Любопытный перегиб в словотворчестве этого типа представляли собой, теперь уже прекратившиеся попытки обольшевичивания языка словами типа пролет-литература, индпошив, кожпальто, ячкаша и др.; поскольку эти неологизмы не отражали ни новых фиктивных, ни новых реальных понятий, они просуществовали недолго и умерли в младенчестве. Очищение от них языка произошло параллельно с отмиранием ранне-большевистской революционной идеологии и с переходом от мифов к фикциям.
Знаменитая «дискуссия о языке», проведенная по инициативе партии и объявившая войну разжигавшейся в двадцатые годы самой же партией враждебности к «литературности» речи и к «интеллигентности» фразеологии, с изумительной легкостью положила конец хаотическому словотворчеству первого периода революции, и в частности наплыву бесконечных вульгаризмов, особенно в языке молодежи и так называемой «молодежной литературы». Болтология (ленинское словечко!), буза, бузотёр, гаврилка, загнуть, заначить, засыпаться, хахаль, шухер и т. п. за редким исключением исчезают из языка.

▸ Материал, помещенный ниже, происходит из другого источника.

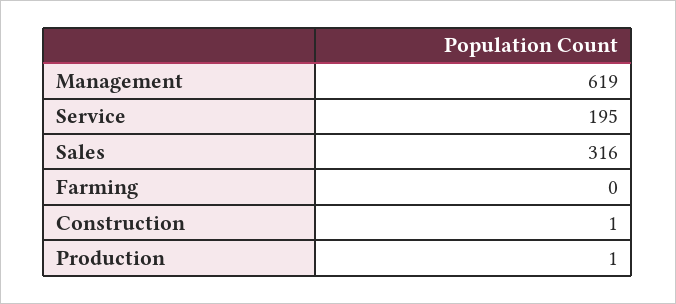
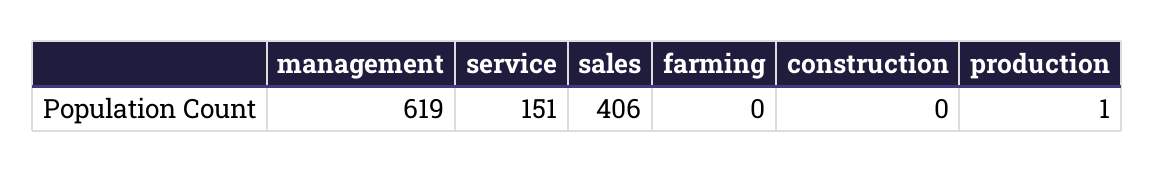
Service: 195 -> 151
Sales: 316 -> 406
Construction: 1 -> 0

С переходом от раннего большевизма к сталинскому его этапу, в результате сталинской революции сверху внимание власти переключилось со словотворчества на творчество речевых шаблонов, попытки революционизации языка уступили место всё усиливающемуся процессу его окостенения, созданию речевых шаблонов и трафаретов.
Положительный вклад большевизма в русский словарь в узком смысле этого слова, по сравнению с произведенными им социальными сдвигами, вовсе не велик. Появились новые понятия, реальные (колхоз, госпоставки), и фикционалистические (запланировать, проработать), некоторые из этих понятий обозначены новыми словами, но далеко не все и даже не большинство.
Словарь не отражает полностью советского духовного мира. Многие новые слова незначительны по своему содержанию; с другой стороны, многие из самых существенных сторон системы находят выражение в старых словах, правда, взятых в измененном значении. Советский язык никак нельзя сводить к словарю. Советский язык это русский язык, сравнительно мало обремененный неологизмами, но внутренне деформированный стихией активной несвободы.
Советский язык не свободен; это в нем главное. В изучении его надо исходить именно из этой его несвободы.
Основное направление давления, которое оказывается сталинизмом на язык, лежит вообще не в плане словотворчества, а в плане переосмысления уже наличествующих слов, причем переосмысление это означает по большей части перекрытие прежнего смысла новым, двойным смыслом: 1) экзотерическим, порой фикционалистическим, порой совершенно фиктивным и 2) эзотерическим, тайным, но действительным. Прежний смысл слова при этом не исчезает бесследно, но продолжает жить в виде драгоценного для пропаганды эмоционального обертона и не менее драгоценного источника ложного его понимания и оценки.
Замечательно, что для обозначения чистых фикций в сталинизме, за редчайшим исключением (вредительство, самокритика) нет новых слов. Фиктивное значение, как правило, приобретают старые слова, иногда вышедшие уже было из употребления, причем одновременно с этим фиктивным значением они приобретают еще и второй смысл. Эволюция таких терминов, как свобода, гуманность, прогресс, преданность, дружба, честь, могут служить здесь достаточно убедительными примерами.
Повторим еще раз: словотворчество в СССР бедно, и тот, кто захотел бы составить представление о русской революции путем изучения советских неологизмов достиг бы цели только для раннего его периода. Для выражения своих понятий большевики сталинской эпохи пользуются готовыми словами, а не создают новых. Такие выражения, как «морально-политическое единство советского народа», «животворный советский патриотизм», «низкопоклонство перед иностранщиной», «безродные космополиты, эти беспачпортные бродяги в человечестве» и множество подобных сами по себе не вызывают особой тревоги за судьбу русского языка. В своих формулировках, быстро становящихся речевыми штампами, сталинизм охотно пользуется словами с несколько даже устарелым колоритом: бдительность, двурушничество, доблесть и т. д.